[Saved data entries]
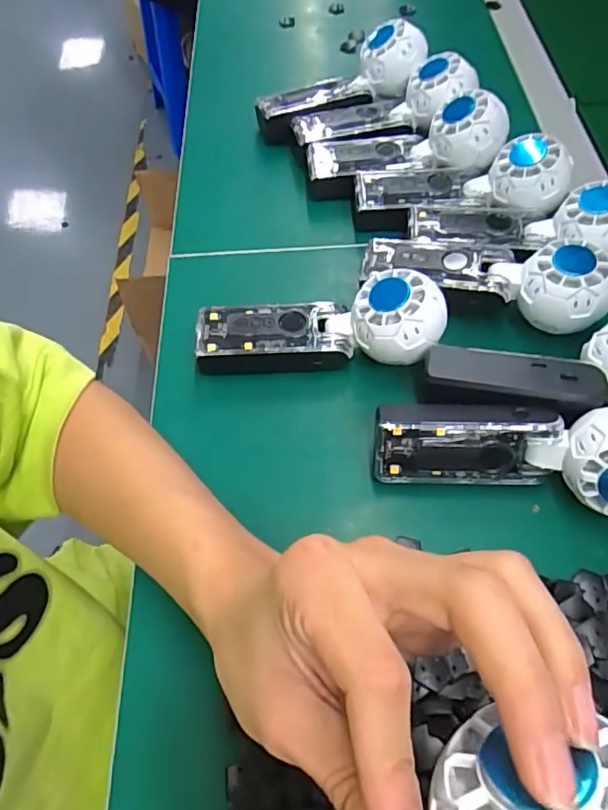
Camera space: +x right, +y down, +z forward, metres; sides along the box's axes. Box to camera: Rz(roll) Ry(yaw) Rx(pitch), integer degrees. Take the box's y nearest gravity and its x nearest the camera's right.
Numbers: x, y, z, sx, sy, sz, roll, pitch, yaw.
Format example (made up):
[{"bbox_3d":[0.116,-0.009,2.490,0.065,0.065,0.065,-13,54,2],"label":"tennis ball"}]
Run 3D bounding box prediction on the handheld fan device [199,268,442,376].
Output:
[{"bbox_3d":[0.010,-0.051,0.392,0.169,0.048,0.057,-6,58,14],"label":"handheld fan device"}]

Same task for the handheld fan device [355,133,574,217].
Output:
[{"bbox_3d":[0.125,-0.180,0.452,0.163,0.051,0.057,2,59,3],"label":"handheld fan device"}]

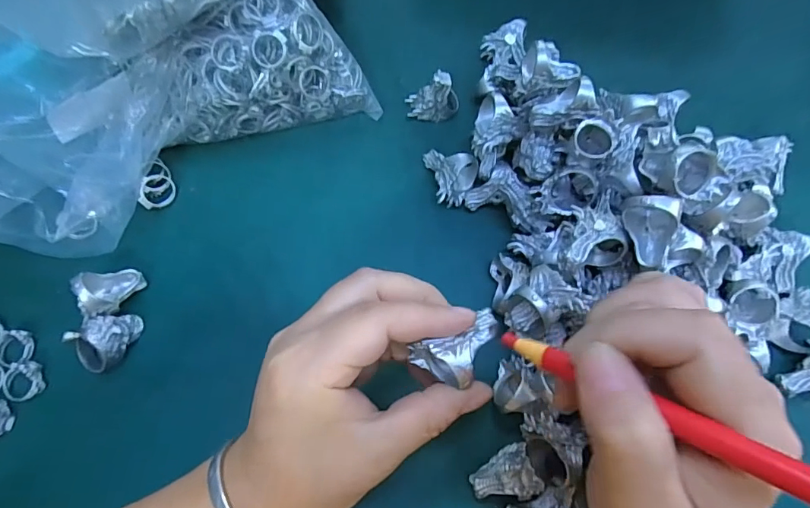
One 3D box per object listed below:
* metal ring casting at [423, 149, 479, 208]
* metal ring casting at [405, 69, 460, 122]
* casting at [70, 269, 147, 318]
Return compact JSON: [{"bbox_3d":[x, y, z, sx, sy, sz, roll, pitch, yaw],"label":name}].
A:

Problem description »
The answer should be a single number giving how many lines in the records hold the word "pitch".

Your response »
3